As long as several methods go hand in hand, it is however necessary that the Court clearly explains when which one is appropriate. Otherwise, there is a risk that the Court has virtually unlimited discretion where the wording of a provision and its context or purpose are in conflict: It is effectively free to decide the case as it sees fits, while placing in its judgment either more emphasis on the wording (as in Mensing II) or alternatively on the purpose (as in LATAM), depending on which of them conveniently happens to better support the decision it has reached. If that was indeed so, judgments would become arbitrary and unforeseeable, hence undermining legal certainty as a general principle of EU law.
That being said, in direct comparison, perhaps the judgment Mensing II deserves more criticism than LATAM. What happened in the latter case is not unusual for the Court, while, by contrast, it is clear from a consideration of precedent that cases where the Court alleges the meaning of a provision to be “absolutely plain from its very wording” are a tiny minority. In fact, it appears that the Court availed itself of this precise terminology in a mere seven judgments so far. While there is nothing wrong with this doctrine forming part of the interpretative principles under EU law, where the Court’s judgment results in an outcome that is clearly unsystematic, it owes a very clear explanation as to why it could not depart from the legislative wording to achieve a better result.

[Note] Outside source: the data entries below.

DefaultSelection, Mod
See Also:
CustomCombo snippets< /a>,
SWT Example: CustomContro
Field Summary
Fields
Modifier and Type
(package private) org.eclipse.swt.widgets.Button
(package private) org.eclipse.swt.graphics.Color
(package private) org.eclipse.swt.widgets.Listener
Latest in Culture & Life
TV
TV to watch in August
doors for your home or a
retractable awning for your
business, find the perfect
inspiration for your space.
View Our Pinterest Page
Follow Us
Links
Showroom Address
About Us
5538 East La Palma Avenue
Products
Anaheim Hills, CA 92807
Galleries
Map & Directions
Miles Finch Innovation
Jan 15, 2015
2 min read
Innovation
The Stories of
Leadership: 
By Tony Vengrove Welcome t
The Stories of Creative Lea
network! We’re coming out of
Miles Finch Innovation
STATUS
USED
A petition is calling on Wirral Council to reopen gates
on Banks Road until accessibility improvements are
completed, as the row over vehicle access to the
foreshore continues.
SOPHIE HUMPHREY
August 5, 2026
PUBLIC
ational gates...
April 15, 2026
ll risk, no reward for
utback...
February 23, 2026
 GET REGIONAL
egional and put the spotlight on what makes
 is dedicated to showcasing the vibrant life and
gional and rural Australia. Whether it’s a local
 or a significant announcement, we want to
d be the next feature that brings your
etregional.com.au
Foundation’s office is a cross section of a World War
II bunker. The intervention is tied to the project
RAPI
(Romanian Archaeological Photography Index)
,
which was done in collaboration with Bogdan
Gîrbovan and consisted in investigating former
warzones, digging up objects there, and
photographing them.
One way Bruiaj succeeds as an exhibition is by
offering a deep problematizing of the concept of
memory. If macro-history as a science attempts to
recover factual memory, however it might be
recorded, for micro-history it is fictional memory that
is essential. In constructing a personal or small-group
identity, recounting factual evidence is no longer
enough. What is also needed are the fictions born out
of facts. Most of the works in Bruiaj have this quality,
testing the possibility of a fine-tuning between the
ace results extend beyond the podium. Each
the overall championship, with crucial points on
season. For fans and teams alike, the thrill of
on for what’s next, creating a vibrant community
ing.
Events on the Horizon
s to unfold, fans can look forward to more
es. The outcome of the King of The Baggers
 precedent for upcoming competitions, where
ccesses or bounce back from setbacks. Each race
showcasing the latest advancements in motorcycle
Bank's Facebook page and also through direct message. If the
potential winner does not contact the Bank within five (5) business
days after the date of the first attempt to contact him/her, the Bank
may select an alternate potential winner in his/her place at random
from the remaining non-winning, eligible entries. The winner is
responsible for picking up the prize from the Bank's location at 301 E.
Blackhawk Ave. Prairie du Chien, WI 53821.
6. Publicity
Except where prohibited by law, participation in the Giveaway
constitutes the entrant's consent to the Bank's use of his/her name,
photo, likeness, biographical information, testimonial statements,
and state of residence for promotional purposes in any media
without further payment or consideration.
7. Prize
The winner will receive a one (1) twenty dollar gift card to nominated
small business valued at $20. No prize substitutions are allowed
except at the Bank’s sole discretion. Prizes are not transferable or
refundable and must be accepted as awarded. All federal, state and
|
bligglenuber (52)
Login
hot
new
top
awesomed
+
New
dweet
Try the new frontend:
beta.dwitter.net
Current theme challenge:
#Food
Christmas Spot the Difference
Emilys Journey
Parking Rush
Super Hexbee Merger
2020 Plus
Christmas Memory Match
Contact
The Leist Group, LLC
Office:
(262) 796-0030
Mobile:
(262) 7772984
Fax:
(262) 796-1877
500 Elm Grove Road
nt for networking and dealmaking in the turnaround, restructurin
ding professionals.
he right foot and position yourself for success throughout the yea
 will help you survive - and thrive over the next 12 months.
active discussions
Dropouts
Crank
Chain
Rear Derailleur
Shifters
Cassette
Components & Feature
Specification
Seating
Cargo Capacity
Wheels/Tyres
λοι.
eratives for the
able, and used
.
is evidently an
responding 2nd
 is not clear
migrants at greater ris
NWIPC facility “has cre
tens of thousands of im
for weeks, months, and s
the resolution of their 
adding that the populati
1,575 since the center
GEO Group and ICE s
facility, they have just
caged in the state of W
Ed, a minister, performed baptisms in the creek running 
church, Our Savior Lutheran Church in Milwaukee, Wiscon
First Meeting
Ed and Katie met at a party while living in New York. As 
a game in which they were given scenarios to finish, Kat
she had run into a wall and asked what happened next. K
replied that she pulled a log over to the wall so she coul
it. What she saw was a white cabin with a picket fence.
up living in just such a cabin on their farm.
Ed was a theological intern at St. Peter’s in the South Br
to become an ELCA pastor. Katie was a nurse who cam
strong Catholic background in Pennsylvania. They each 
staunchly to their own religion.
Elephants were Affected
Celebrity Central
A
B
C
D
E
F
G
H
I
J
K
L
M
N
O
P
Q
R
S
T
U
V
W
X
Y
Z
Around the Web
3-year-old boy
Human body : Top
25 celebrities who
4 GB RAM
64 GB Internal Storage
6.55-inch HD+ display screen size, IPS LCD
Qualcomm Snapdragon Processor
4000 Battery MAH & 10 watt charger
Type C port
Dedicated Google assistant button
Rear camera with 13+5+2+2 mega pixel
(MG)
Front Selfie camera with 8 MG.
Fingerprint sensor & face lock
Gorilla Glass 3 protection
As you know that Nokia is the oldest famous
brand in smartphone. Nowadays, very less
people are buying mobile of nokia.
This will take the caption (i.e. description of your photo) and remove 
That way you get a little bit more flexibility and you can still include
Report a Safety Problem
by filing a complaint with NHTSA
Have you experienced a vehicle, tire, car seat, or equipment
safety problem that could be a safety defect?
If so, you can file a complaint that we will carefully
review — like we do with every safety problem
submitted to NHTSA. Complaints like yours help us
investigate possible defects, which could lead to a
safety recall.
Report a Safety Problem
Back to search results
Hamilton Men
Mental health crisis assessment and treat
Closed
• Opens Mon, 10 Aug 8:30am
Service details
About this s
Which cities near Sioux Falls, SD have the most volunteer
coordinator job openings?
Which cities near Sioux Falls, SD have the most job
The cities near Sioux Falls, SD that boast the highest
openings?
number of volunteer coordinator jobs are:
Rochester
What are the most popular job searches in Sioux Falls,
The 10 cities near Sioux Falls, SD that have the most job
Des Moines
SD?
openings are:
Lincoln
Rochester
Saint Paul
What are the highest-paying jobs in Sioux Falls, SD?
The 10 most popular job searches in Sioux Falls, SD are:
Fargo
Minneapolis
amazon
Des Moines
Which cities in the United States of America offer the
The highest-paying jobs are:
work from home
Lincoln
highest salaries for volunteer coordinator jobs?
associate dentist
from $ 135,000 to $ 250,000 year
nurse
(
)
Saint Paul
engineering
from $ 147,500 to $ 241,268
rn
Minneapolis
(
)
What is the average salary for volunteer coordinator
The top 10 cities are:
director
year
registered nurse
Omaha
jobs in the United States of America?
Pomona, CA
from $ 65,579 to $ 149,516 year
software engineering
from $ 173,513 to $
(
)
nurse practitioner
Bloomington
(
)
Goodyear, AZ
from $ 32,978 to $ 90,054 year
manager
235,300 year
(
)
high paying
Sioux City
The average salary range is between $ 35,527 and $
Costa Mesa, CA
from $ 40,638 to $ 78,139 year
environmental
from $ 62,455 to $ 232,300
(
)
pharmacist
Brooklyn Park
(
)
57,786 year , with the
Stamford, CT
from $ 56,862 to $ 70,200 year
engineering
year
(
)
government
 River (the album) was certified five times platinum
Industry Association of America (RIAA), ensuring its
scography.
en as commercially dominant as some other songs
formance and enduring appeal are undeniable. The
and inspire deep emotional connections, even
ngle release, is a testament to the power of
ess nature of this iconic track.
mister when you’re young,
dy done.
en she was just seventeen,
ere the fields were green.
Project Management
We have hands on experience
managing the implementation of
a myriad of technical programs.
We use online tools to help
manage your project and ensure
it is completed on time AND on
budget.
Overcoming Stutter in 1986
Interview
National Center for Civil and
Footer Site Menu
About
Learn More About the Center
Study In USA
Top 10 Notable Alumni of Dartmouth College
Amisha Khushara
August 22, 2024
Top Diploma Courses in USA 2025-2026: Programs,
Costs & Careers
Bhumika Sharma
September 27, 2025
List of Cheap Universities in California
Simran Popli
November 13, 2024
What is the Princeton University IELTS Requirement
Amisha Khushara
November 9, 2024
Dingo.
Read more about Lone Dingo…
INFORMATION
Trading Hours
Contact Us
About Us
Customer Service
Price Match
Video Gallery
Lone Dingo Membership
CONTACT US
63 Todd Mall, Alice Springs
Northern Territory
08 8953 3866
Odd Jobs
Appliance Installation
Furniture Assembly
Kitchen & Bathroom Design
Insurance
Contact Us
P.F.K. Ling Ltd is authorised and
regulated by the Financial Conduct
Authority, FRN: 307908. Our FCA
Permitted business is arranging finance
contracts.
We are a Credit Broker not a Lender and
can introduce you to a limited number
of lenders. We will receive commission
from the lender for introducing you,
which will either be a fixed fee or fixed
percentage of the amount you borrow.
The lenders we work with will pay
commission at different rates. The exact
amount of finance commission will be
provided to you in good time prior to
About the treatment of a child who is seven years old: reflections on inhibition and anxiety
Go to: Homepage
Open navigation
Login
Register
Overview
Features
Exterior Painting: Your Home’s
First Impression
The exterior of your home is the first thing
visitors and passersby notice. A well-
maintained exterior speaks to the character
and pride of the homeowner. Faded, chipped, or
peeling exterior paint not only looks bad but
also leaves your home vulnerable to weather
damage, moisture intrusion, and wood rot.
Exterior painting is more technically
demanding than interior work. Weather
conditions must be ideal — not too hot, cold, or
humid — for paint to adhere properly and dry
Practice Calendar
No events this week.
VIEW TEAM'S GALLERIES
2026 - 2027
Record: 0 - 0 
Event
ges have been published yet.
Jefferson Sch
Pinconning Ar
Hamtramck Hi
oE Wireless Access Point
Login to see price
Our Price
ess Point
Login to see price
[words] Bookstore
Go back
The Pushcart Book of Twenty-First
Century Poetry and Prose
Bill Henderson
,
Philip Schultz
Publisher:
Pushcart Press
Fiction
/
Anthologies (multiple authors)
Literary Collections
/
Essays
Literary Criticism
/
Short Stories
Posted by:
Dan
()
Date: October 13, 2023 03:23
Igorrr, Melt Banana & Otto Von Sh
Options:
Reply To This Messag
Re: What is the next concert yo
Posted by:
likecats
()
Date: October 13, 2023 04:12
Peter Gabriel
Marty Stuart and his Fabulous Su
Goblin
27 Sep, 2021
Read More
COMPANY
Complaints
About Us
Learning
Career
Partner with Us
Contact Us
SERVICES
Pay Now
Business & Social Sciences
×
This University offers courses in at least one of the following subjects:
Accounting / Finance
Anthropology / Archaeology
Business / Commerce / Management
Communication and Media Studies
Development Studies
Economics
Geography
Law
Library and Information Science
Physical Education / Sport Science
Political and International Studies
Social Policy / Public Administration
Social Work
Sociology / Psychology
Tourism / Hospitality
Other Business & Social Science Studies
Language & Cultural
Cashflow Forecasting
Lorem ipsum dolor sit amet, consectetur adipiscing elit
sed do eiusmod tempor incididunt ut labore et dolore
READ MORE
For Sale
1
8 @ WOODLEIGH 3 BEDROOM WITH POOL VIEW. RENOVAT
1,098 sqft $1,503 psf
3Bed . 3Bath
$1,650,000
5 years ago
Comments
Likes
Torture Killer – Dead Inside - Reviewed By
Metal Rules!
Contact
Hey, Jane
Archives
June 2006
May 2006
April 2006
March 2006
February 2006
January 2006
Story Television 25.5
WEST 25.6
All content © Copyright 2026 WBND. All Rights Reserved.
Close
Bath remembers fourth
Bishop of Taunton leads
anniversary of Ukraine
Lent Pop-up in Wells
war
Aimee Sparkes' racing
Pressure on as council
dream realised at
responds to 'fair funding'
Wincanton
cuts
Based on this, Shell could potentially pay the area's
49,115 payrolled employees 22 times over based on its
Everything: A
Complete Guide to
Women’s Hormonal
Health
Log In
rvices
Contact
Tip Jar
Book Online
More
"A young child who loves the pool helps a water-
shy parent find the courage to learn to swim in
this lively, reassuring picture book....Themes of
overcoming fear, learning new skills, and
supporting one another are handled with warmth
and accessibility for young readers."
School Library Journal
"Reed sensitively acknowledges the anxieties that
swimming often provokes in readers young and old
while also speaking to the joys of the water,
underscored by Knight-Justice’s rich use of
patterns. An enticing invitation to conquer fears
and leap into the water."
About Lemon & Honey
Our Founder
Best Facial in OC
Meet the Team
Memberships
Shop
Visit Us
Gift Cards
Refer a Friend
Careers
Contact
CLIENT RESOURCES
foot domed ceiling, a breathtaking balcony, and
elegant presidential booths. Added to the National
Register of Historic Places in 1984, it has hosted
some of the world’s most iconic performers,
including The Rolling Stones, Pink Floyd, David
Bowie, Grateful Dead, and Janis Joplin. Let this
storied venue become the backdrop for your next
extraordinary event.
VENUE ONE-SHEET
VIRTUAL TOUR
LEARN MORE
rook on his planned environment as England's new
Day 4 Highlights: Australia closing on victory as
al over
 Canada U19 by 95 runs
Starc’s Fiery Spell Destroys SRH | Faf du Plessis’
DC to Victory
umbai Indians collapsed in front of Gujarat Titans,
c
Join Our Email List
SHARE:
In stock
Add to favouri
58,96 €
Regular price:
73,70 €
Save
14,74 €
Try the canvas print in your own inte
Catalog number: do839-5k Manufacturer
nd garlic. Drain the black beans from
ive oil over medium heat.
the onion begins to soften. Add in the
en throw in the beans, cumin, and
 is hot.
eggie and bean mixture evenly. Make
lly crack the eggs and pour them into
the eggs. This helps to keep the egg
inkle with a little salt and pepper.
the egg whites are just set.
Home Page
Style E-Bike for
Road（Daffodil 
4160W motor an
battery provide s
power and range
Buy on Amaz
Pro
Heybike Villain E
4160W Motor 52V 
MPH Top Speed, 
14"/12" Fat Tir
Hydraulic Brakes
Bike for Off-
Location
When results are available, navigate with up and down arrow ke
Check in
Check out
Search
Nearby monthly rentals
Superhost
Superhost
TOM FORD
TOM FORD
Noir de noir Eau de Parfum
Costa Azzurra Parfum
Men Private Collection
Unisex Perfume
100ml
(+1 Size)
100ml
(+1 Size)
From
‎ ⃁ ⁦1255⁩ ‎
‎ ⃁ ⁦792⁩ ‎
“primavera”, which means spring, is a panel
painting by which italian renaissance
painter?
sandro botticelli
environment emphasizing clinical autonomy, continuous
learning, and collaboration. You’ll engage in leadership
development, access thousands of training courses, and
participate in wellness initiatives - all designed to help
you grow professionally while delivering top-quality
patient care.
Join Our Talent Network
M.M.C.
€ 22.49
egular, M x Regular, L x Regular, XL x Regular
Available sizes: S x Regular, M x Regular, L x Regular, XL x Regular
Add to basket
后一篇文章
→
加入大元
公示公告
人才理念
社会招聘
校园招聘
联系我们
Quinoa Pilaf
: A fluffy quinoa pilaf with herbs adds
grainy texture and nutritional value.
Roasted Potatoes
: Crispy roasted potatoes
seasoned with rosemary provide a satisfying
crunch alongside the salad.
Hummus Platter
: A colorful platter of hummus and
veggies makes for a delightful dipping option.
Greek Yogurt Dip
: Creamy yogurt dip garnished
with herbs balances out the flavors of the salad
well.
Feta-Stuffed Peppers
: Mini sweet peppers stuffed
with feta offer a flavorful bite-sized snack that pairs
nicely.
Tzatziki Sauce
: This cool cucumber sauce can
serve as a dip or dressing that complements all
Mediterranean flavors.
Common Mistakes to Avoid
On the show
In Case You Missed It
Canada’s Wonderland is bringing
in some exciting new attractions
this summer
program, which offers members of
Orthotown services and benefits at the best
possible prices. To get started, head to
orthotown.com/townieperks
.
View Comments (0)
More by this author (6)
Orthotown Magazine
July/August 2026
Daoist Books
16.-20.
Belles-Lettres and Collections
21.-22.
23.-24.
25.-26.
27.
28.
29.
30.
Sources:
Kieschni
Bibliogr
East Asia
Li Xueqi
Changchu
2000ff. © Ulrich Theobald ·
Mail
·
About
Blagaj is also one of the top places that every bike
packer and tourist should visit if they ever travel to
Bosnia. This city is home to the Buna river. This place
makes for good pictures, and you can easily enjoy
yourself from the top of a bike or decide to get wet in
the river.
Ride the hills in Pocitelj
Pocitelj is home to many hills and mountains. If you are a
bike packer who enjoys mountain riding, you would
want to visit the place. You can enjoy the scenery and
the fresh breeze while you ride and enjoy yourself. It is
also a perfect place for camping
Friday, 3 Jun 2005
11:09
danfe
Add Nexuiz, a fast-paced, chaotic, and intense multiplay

In order to avoid the impression that the Court can and will arbitrarily brush purposive, teleological and contextual considerations aside, and might simply resort to a strict literal interpretation whenever it feels like it, three aspects should be clearly explained in its reasoning: (i) Why the Court considers the meaning of the legislative language to leave no room for interpretation, specifying the precise provision and terms relied upon, as well as their effect; (ii) why it is necessary to stick to the wording (e.g., a provision would otherwise become an entirely hollow shell that never applies) and (iii) why the consequential violation of the underlying systematic principles, and the respective party’s interest to be subject to a sensible (as opposed to literal) application of the law, is appropriate and proportionate.
Disappointingly, Mensing II does not even remotely come close to meeting even one out of the three.
The Court should therefore be encouraged to clarify the interaction between textual or literal interpretative methods on the one hand, and contextual and/or purposive interpretation on the other hand, in future case‑law.